Effect of an intracellular calcium chelator on the regulation of electrically evoked [3H]-noradrenaline release from rat hippocampal slices.

1. The electrically (3 Hz, 5 min) evoked [3H]-noradrenaline ([3H]-NA) release from rat hippocampal slices was reduced by prior treatment of the slices with 1,2-bis(2-aminophenoxy)ethane-N,N,N'N'-tetraacetomethylester (BAPTA/AM) in a concentration-(10 to 500 microM) dependent manner (40% at 30 microM). Reduction of medium calcium from 1.3 to 0.5 mM caused a larger (70%) decrease. BAPTA free acid (100 mM), a non-permeable Ca(2+)-chelator had no significant effect. 2. Basal [3H]-noradrenaline release was reduced by BAPTA/AM in a concentration-dependent manner (50% at 30 microM), but reduction of external Ca2+ from 1.3 to 0.5 mM did not alter basal release. 3. About 10% of total [3H]-NA in the slices was released at 3 Hz stimulation in 1.3 mM Ca2+ buffer. Addition of the alpha 2-adrenoceptor antagonist, idazoxan (1 microM), increased electrically evoked [3H]-NA release to 26% but stimulated release was not altered by the adenosine A1-receptor antagonist, 8-cyclopentyl theophylline (8-CPT) (1 microM). 4. Evoked release was reduced by the alpha 2-receptor agonist, UK 14,304, in a concentration-dependent manner in the presence of 8-CPT (1 microM). The magnitude of this effect was not altered by the treatment of slices with 30 microM BAPTA/AM. 5. The adenosine A1 receptor agonist, N6-cyclohexyl adenosine (CHA) (1 microM) inhibited electrically evoked [3H]-NA release by about 40% in the presence of idazoxan (1 microM).
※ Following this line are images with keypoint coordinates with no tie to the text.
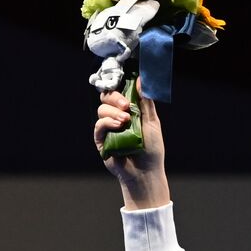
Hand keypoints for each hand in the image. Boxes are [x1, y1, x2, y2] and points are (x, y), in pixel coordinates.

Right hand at [94, 76, 169, 208]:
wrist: (147, 171)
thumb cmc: (152, 148)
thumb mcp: (152, 122)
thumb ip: (146, 102)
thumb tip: (141, 79)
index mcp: (127, 111)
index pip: (117, 92)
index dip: (117, 86)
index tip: (124, 82)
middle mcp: (116, 117)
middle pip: (106, 98)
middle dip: (115, 98)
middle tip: (126, 106)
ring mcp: (107, 128)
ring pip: (102, 110)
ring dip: (113, 113)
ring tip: (126, 121)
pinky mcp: (101, 140)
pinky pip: (99, 126)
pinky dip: (107, 123)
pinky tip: (118, 125)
The effect of CHA was not significantly altered by treatment of slices with BAPTA/AM. 7. The present results show that spontaneous [3H]-NA release is affected by reduction of intracellular Ca2+, but not by reduction of extracellular Ca2+ or by the presynaptic agonists or w-conotoxin. By contrast, electrically evoked release was affected more strongly by alterations of extracellular Ca2+ than by buffering intracellular Ca2+. The reduction of electrically evoked [3H]-NA release by agonists at the adenosine Al-receptor and a2-adrenoceptor is probably mediated through the control of Ca2+ entry via membrane ion channels or at a low affinity Ca2'-site governing evoked release.